I do hope Gilroy is able to make season 2. It would be a bust if the low viewership of season 1 led to premature cancellation. If season 2 really does stretch from BBY 4 to, more or less, the opening scene of Rogue One, that could be an absolute blast in the right hands—and so far, these are the right hands. Here’s hoping Kathleen Kennedy agrees.
More on “everyone," and the market
Two more thoughts on my last post regarding the use of "everyone" in political and pop-culture punditry.
First, "everyone" is commonly used to refer to either TV viewership or movie audience numbers. So that "everyone" saw Summer Blockbuster X or "everyone" watches Game of Thrones (or Big Little Liars or The People vs. O. J. Simpson). Or even "everyone" on Twitter.
Part of the problem, which is generally admitted, is that the so-called "monoculture" is a thing of the past: gone are the days when nearly half of all American adults watched an important or popular primetime TV episode. But critics and commentators yearn for the relevance of the art they write about, so if either a show generates a lot of content online or if it is legitimately popular by today's standards, the old dependable trope of "everyone" gets tossed about with liberality.

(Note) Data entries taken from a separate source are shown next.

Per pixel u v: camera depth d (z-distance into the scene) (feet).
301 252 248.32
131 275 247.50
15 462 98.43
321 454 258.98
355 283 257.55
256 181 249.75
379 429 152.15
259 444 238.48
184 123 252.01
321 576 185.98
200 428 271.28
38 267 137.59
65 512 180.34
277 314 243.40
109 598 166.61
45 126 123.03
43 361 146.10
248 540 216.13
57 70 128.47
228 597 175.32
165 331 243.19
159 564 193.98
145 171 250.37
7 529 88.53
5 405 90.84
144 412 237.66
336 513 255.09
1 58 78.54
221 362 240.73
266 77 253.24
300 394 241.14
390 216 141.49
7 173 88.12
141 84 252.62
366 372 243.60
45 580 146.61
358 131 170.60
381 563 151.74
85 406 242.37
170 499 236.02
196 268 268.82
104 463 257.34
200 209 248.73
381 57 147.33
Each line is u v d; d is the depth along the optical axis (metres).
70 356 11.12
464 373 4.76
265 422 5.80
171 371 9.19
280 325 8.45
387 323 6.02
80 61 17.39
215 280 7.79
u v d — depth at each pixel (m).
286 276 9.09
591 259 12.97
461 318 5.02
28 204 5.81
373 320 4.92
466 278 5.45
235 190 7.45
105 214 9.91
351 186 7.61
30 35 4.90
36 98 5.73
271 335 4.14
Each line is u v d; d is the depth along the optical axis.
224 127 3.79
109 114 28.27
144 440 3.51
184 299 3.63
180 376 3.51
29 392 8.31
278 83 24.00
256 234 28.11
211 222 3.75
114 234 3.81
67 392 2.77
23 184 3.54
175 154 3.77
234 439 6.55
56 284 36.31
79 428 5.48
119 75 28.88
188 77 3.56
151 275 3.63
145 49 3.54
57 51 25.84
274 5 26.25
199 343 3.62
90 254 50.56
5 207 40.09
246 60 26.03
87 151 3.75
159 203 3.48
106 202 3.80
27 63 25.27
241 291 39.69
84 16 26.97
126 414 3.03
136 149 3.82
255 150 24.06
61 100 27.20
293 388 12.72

But just consider Game of Thrones, perhaps the most popular show on TV. It gets somewhere between 10 and 25 million viewers on its best night (combining recordings and non-live viewings online). That is between 4 and 10% of the adult population in the U.S. Now the closer to 1-out-of-10 that number gets, the more impressive. But even if it is that high, what that means is that out of every 10 adults in this country, nine do not watch the show in question. In which case, it is fair to say that most everyone does not watch the show. It just "feels that way" to people who write about it, who spend a lot of time in the pop-culture corners of the internet, and who hang out with others who have similar TV viewing habits.
A final thought.
"Everyone" is also used in a justificatory way, that is, to talk about "what matters," because "everyone" is watching/talking about X or Y. The popularity of a pop-culture artifact warrants its discussion even and especially by those who harbor little affection for it.
The thing about this "everyone" is that it is weighted heavily toward the newest, latest thing, as evidenced by its popularity with the newest, youngest adults. Critics deceive themselves into thinking that what they are valuing is creativity or originality, but what they are in fact doing is ratifying the dominance of the market over popular art. Why, in other words, is what "everyone" is talking about the latest fashion or playtoy of twentysomethings? Because 18- to 35-year olds are the target demo for advertisers. Which means that this kind of breathless up-to-date cultural commentary is nothing but capitulation to the market, usually by people who should know better.
What sets the terms for what "matters," then, is not what is most innovative or interesting but what 25-year olds with expendable income and a lifetime of potential brand loyalty there for the taking find most relieves their boredom, at least for the moment. And that is a far cry from artistic merit or cultural cache, however defined.